03-Informed_Search_Astar_and_Heuristics

preject 1 （若需要认证，可见仓库）

explain¶

前面有很多探索，希望看正确解答可直接看 "right"；最终结果见 "pass" 。

pacman.py 的参数对于对于帮助我们进行测试很有用：

man pacman

$ python pacman.py -h

Usage: 
    USAGE:      python pacman.py <options>
    EXAMPLES:   (1) python pacman.py
                    - starts an interactive game
                (2) python pacman.py --layout smallClassic --zoom 2
                OR  python pacman.py -l smallClassic -z 2
                    - starts an interactive game on a smaller board, zoomed in


Options:
  -h, --help            show this help message and exit
  -n GAMES, --numGames=GAMES
                        the number of GAMES to play [Default: 1]
  -l LAYOUT_FILE, --layout=LAYOUT_FILE
                        the LAYOUT_FILE from which to load the map layout
                        [Default: mediumClassic]
  -p TYPE, --pacman=TYPE
                        the agent TYPE in the pacmanAgents module to use
                        [Default: KeyboardAgent]
  -t, --textGraphics    Display output as text only
  -q, --quietTextGraphics
                        Generate minimal output and no graphics
  -g TYPE, --ghosts=TYPE
                        the ghost agent TYPE in the ghostAgents module to use
                        [Default: RandomGhost]
  -k NUMGHOSTS, --numghosts=NUMGHOSTS
                        The maximum number of ghosts to use [Default: 4]
  -z ZOOM, --zoom=ZOOM  Zoom the size of the graphics window [Default: 1.0]
  -f, --fixRandomSeed   Fixes the random seed to always play the same game
  -r, --recordActions   Writes game histories to a file (named by the time
                        they were played)
  --replay=GAMETOREPLAY
                        A recorded game file (pickle) to replay
  -a AGENTARGS, --agentArgs=AGENTARGS
                        Comma separated values sent to agent. e.g.
                        "opt1=val1,opt2,opt3=val3"
  -x NUMTRAINING, --numTraining=NUMTRAINING
                        How many episodes are training (suppresses output)
                        [Default: 0]
  --frameTime=FRAMETIME
                        Time to delay between frames; <0 means keyboard
                        [Default: 0.1]
  -c, --catchExceptions
                        Turns on exception handling and timeouts during games
  --timeout=TIMEOUT     Maximum length of time an agent can spend computing in
                        a single game [Default: 30]

若加入下列语句，测试运行：

print("Start:", problem.getStartState())
print("Is the start a goal?", problem.isGoalState(problem.getStartState()))
print("Start's successors:", problem.getSuccessors(problem.getStartState()))

# Start: (5, 5)
# Is the start a goal? False
# Start's successors: [((5, 4), 'South', 1), ((4, 5), 'West', 1)]

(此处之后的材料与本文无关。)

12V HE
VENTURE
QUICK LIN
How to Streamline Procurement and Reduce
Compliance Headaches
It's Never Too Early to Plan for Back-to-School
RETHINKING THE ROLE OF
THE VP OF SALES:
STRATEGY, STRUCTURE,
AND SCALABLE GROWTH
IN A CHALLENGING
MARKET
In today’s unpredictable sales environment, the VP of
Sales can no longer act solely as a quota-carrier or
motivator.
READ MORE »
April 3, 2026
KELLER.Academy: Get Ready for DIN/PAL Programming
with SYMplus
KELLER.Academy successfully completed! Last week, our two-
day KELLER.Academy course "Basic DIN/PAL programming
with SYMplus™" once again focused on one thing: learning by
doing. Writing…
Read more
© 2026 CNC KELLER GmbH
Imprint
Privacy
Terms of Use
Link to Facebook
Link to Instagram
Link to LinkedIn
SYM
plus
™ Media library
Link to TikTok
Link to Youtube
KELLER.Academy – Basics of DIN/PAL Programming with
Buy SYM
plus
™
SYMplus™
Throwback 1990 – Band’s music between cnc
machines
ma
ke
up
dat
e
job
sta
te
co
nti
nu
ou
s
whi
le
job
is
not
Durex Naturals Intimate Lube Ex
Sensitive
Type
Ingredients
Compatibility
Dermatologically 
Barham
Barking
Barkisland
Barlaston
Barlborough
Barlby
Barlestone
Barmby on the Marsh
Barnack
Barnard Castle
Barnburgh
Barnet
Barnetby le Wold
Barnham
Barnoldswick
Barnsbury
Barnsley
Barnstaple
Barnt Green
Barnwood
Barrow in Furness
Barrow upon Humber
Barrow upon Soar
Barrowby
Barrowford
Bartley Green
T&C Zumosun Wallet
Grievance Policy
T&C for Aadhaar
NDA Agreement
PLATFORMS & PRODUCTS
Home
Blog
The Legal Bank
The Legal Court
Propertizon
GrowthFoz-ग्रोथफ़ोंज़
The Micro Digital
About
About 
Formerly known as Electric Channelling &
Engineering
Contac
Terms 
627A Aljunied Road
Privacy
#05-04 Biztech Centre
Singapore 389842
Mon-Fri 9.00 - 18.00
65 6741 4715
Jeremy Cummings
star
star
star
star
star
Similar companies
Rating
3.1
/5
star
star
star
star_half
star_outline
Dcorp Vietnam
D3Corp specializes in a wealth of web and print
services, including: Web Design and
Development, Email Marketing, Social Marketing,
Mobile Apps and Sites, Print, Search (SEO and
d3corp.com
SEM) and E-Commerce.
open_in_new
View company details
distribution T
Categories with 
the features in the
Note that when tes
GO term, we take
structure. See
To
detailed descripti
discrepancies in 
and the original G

窥见了 problem/state 的结构，其中 successors 是两个 successor，其内容依次代表：(state，action，cost) => （坐标，方向，步长）。

随便补全 dfs 观察地图：

dfs test

def depthFirstSearch(problem: SearchProblem):
    return []
    util.raiseNotDefined()

可以看出来，“坐标原点”在左下角，是经典的“2D 函数坐标”而非“矩阵坐标”。

Q1 - Q4¶

explore¶

根据以前所学，dfs 尝试 Q1：

dfs

def depthFirstSearch(problem: SearchProblem):
    reached = set()  # 记录已经访问过的节点
    _stack = util.Stack()  # 用栈来实现DFS
    _stack.push(
        (problem.getStartState(), [])
    )  # 将初始状态（坐标，到达该坐标需要的方向组）压入栈中
    while not _stack.isEmpty():
        state, actions = _stack.pop()
        if problem.isGoalState(state):
            return actions
        if state not in reached:
            reached.add(state)
            for successor, action, _ in problem.getSuccessors(state):
                new_path = actions + [action]
                _stack.push((successor, new_path))
    return actions
    util.raiseNotDefined()

顺利通过 Q1。

right¶

下一个？NO! 在 note02 中我们知道三个搜索算法总体差不多，且这里都是 graph search:

[!CITE]

Now it’s time to write full-fledged generic search functions to help Pacman plan routes! Pseudocode for the search algorithms you’ll write can be found in the lecture slides.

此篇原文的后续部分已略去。